EXERCISE DIRECTIONS: Please set down only the lines that run from the one containing "1 5.4 0H5L5.5" to the end of the listing below, exactly as written.
--- DATASET RECORDS ---
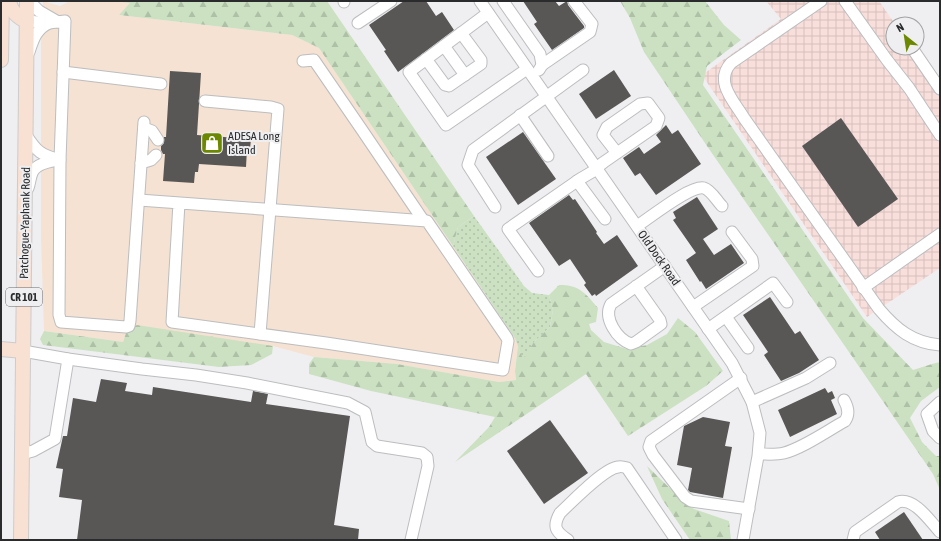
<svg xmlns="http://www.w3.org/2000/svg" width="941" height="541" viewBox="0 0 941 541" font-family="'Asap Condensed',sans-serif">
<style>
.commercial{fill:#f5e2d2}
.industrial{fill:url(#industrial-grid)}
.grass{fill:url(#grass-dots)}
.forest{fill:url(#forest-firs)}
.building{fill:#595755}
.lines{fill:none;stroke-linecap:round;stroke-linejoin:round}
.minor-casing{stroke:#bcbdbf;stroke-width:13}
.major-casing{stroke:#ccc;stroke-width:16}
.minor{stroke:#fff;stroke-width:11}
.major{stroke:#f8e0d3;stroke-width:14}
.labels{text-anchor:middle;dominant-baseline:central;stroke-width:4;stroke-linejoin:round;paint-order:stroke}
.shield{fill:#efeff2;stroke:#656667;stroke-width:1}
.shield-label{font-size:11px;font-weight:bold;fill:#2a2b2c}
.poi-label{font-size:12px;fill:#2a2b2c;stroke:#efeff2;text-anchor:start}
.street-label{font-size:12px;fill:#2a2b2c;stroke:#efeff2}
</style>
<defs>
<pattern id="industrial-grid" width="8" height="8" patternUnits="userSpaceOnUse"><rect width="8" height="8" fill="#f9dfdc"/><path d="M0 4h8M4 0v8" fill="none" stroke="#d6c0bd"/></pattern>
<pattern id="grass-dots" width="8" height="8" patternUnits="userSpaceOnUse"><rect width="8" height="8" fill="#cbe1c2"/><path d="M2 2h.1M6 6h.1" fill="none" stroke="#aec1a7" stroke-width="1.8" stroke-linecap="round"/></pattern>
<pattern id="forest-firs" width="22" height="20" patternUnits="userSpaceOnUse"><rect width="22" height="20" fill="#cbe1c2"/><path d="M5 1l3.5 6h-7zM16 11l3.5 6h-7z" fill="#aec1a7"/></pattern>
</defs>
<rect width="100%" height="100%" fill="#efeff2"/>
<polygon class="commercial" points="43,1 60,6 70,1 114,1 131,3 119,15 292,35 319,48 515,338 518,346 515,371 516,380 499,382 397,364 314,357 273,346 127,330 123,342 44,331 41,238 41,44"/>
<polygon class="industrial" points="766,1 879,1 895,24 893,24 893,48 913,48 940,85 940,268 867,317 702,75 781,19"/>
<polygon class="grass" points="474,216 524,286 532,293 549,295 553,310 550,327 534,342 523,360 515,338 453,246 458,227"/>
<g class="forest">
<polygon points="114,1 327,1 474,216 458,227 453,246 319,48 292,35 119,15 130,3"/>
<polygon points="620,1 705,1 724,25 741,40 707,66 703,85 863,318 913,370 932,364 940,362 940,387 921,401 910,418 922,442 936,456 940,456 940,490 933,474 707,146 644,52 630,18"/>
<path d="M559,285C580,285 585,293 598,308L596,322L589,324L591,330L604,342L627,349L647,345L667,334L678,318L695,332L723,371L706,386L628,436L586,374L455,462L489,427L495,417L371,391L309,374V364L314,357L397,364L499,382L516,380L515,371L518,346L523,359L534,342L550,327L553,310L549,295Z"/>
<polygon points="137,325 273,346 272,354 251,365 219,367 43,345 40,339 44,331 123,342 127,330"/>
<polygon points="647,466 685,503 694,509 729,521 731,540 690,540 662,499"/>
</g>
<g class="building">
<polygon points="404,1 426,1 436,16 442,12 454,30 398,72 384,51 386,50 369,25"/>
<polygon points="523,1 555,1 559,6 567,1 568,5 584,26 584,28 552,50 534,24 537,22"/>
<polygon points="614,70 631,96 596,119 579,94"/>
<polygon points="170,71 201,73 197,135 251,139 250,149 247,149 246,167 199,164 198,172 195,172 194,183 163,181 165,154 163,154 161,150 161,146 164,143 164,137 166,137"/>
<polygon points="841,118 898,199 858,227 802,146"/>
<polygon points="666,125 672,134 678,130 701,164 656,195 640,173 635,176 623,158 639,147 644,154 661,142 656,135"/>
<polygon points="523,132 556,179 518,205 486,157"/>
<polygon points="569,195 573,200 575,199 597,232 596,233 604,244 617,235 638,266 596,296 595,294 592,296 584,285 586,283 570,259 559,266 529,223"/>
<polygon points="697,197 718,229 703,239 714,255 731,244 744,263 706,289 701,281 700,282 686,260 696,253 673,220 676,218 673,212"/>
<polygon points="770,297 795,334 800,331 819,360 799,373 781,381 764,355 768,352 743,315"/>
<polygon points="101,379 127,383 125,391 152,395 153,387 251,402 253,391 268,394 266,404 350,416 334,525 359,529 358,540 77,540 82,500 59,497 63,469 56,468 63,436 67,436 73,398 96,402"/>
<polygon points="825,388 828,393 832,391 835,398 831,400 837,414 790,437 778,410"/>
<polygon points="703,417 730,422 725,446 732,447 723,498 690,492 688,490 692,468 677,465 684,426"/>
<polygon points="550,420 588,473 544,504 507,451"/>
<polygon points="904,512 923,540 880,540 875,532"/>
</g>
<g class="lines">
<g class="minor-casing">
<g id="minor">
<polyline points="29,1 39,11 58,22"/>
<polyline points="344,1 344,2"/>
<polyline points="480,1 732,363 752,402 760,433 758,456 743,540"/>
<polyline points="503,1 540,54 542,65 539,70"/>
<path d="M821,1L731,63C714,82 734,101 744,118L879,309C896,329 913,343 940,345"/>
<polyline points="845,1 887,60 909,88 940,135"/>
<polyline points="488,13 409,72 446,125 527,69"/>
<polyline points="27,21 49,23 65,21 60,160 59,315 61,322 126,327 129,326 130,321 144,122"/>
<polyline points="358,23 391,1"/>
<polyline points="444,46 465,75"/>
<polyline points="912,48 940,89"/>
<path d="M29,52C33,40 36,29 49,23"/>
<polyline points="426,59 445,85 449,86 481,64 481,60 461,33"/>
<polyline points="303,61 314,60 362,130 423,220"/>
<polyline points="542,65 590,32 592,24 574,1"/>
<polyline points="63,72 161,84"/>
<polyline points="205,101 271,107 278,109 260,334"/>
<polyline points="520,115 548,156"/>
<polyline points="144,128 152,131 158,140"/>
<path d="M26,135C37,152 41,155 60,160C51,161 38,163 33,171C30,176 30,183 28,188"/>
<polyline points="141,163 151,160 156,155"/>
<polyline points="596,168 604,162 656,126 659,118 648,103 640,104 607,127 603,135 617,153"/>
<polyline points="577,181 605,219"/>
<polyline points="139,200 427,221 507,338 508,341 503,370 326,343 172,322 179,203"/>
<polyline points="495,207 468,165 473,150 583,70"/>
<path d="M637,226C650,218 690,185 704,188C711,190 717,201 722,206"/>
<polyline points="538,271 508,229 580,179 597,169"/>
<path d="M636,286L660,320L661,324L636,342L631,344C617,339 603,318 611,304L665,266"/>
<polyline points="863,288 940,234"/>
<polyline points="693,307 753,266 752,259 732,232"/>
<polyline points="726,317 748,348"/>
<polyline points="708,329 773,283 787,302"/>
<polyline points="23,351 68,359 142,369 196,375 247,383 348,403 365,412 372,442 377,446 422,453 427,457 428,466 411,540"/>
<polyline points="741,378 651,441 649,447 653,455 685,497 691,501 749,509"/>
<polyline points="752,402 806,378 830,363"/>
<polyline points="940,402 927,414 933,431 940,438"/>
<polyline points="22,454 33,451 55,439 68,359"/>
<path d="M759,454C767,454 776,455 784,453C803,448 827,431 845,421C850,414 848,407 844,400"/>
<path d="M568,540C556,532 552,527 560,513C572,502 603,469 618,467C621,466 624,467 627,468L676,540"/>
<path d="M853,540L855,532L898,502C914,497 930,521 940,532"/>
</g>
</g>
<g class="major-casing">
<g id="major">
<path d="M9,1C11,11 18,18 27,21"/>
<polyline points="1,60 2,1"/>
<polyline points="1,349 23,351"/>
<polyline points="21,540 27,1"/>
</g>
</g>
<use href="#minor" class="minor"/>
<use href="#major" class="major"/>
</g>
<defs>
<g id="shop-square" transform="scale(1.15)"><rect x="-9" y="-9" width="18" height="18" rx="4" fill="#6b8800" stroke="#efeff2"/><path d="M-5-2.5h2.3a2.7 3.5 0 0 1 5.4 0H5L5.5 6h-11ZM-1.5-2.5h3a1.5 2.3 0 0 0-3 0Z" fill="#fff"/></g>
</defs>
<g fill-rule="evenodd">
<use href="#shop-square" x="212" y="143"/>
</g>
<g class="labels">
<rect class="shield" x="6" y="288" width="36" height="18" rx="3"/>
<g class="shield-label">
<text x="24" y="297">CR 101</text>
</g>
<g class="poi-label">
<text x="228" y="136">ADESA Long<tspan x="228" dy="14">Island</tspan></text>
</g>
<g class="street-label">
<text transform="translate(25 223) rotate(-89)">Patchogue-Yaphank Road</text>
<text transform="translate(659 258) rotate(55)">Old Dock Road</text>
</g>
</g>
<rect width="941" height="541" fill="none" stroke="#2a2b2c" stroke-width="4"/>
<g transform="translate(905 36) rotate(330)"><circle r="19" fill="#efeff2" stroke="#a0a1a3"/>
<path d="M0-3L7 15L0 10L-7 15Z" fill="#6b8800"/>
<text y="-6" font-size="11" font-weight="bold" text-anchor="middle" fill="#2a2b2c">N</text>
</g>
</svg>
---
SOLUTION FOR THIS TASK:
<g id="shop-square" transform="scale(1.15)"><rect x="-9" y="-9" width="18" height="18" rx="4" fill="#6b8800" stroke="#efeff2"/><path d="M-5-2.5h2.3a2.7 3.5 0 0 1 5.4 0H5L5.5 6h-11ZM-1.5-2.5h3a1.5 2.3 0 0 0-3 0Z" fill="#fff"/></g>
</defs>
<g fill-rule="evenodd">
<use href="#shop-square" x="212" y="143"/>
</g>
<g class="labels">
<rect class="shield" x="6" y="288" width="36" height="18" rx="3"/>
<g class="shield-label">
<text x="24" y="297">CR 101</text>
</g>
<g class="poi-label">
<text x="228" y="136">ADESA Long<tspan x="228" dy="14">Island</tspan></text>
</g>
<g class="street-label">
<text transform="translate(25 223) rotate(-89)">Patchogue-Yaphank Road</text>
<text transform="translate(659 258) rotate(55)">Old Dock Road</text>
</g>
</g>
<rect width="941" height="541" fill="none" stroke="#2a2b2c" stroke-width="4"/>
<g transform="translate(905 36) rotate(330)"><circle r="19" fill="#efeff2" stroke="#a0a1a3"/>
<path d="M0-3L7 15L0 10L-7 15Z" fill="#6b8800"/>
<text y="-6" font-size="11" font-weight="bold" text-anchor="middle" fill="#2a2b2c">N</text>
</g>
</svg>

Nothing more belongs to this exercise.